- Раздел документа:
==========

23 ноября, суббота

Диалектика антропоцена: Гегель для последнего поколения

08 августа 2023 / 21:03
филосолф

Настроение, прямо скажем, удручающее… Каждый день приходят сообщения о том, что «окно» для принятия мер по борьбе с изменением климата закрывается.

Глобальная температура продолжает расти, приближаясь к порогу в 1,5 градуса, после которого засуха, голод и геополитический коллапс будут практически неизбежны. Новые технологии, тем временем, омрачают настроение даже самых оптимистичных оптимистов. После выхода ChatGTP в свет такие известные технологические предприниматели, как Стив Возняк и Элон Маск, подписали письмо с призывом приостановить на полгода исследования в области искусственного интеллекта, ссылаясь на возможность катастрофических последствий в результате появления общего искусственного интеллекта.

Перед лицом стольких угроз продолжению человеческой жизни президент США Джо Байден, тем не менее, призвал к надежде и оптимизму в своей ежегодной речи «О положении дел в стране». Тем временем губернатор-республиканец Флориды Рон ДеСантис объявил войну прогрессивной «идеологии политической бдительности», сделав мишенью офшорный статус Disney World как полуавтономной организации. Disney World, «самое счастливое место на земле», служившее когда-то аллегорией постмодернистского оптимизма и технокультуры, стало полем битвы в обостряющемся противостоянии глобального капитала и реакционного национализма. Но разве выбор между Диснеем и фашизмом - это настоящий выбор? Должны ли мы сейчас выбирать между необоснованной ничем верой в прогресс или принять позицию циничного реализма, который является не более чем голой волей к власти?

==========

Сохранённые записи

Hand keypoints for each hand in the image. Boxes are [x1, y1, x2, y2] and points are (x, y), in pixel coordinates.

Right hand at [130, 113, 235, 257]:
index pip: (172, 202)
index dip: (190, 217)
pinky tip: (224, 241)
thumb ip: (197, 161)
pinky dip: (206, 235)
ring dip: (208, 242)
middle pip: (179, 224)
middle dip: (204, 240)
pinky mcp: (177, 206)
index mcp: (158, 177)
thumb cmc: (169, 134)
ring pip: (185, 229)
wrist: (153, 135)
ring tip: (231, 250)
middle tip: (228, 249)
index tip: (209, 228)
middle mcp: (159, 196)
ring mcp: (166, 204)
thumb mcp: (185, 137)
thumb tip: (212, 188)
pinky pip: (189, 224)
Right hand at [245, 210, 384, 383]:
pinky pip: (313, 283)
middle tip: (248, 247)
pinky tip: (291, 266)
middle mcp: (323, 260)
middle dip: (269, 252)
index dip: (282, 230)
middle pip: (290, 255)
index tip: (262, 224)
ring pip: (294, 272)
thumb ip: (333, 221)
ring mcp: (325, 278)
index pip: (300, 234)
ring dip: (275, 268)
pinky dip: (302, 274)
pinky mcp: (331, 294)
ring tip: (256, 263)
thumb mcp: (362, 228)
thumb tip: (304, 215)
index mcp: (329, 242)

==========

- Рабочее задание: Перескажите текст о диалектике антропоцена в двух предложениях. Записи никак не связаны с текстом о диалектике антропоцена.

- Результат задания: Глобальная температура приближается к порогу в 1,5 градуса, а известные технологические предприниматели, в том числе Стив Возняк и Элон Маск, призвали на полгода приостановить исследования в области искусственного интеллекта из-за возможных катастрофических последствий. На фоне призыва Джо Байдена к надежде и оптимизму и войны Рона ДеСантиса с Disney World в тексте спрашивается, приходится ли теперь выбирать между ничем не обоснованной верой в прогресс и циничным реализмом, который есть лишь голая воля к власти.